LISTED RECORDS START
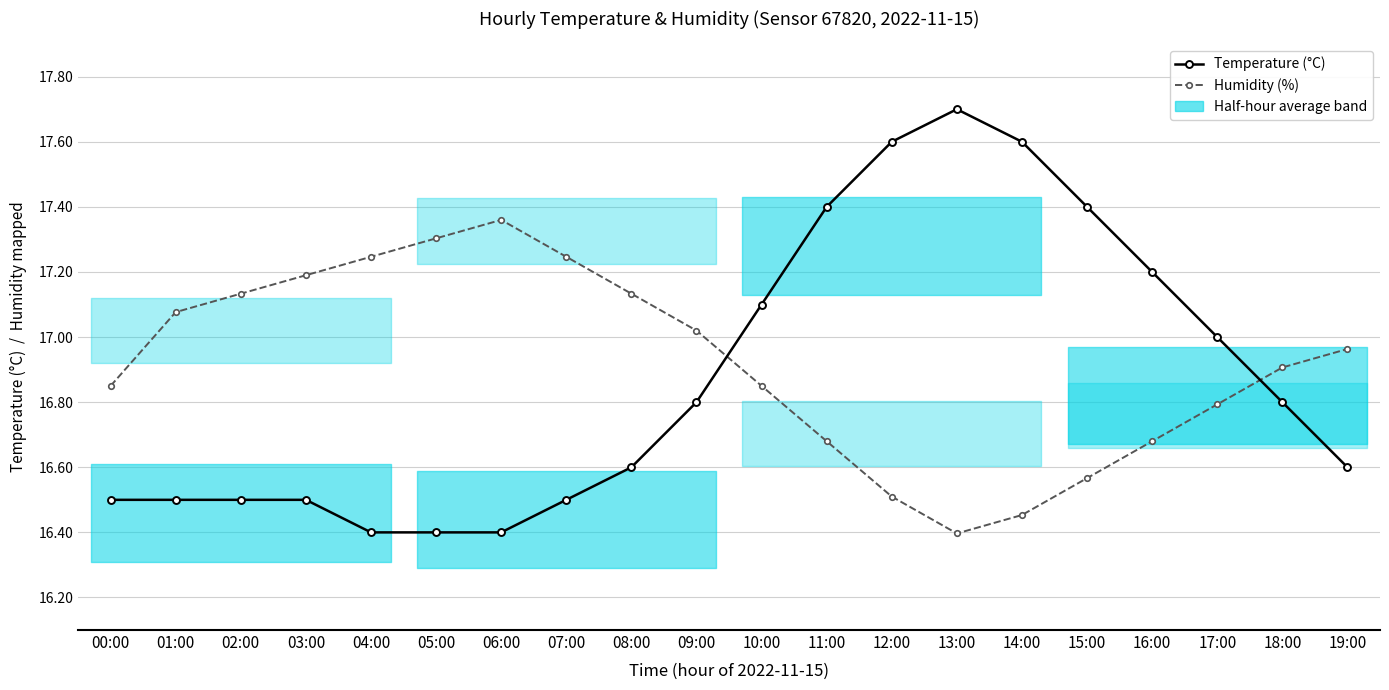

Does the chart have visible grid lines?

Yes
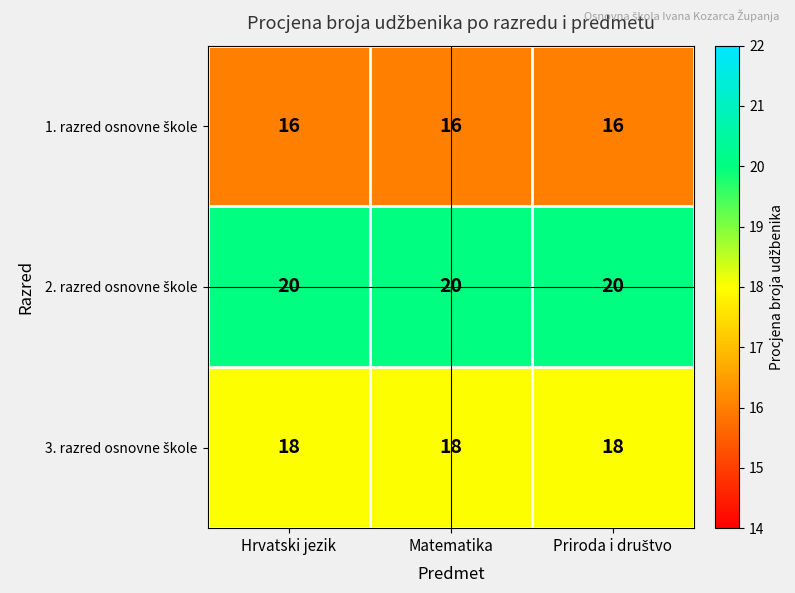

What is the minimum value shown in the chart?

16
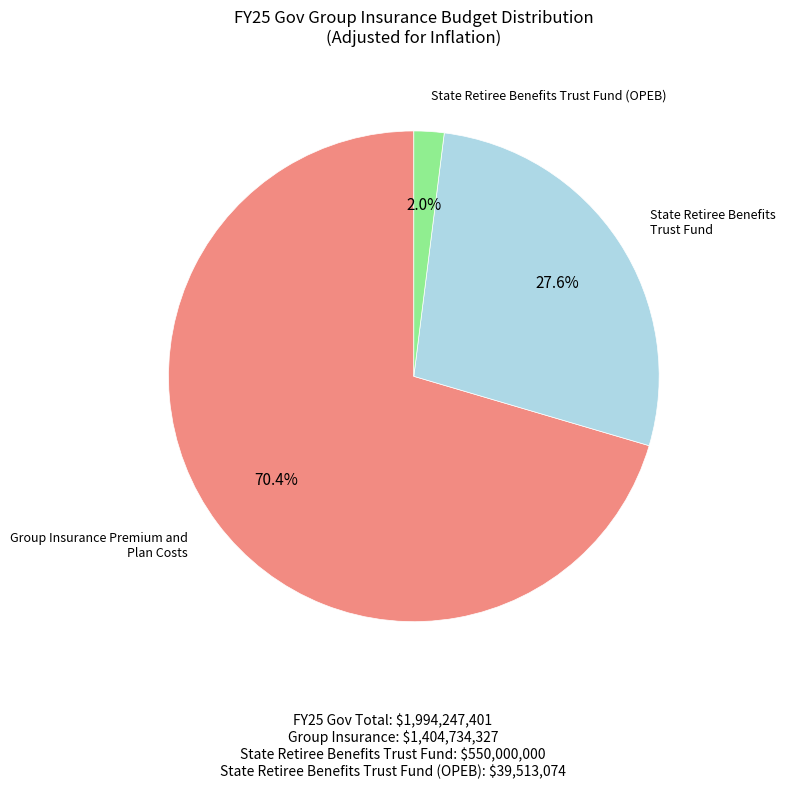

Is there a majority slice in this chart?

Yes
LISTED RECORDS END
• [WORK REQUIRED] Copy every line of the rows above word for word, leaving out the pictures.

• [YOUR RESPONSE]
Does the chart have visible grid lines?

Yes

What is the minimum value shown in the chart?

16

Is there a majority slice in this chart?

Yes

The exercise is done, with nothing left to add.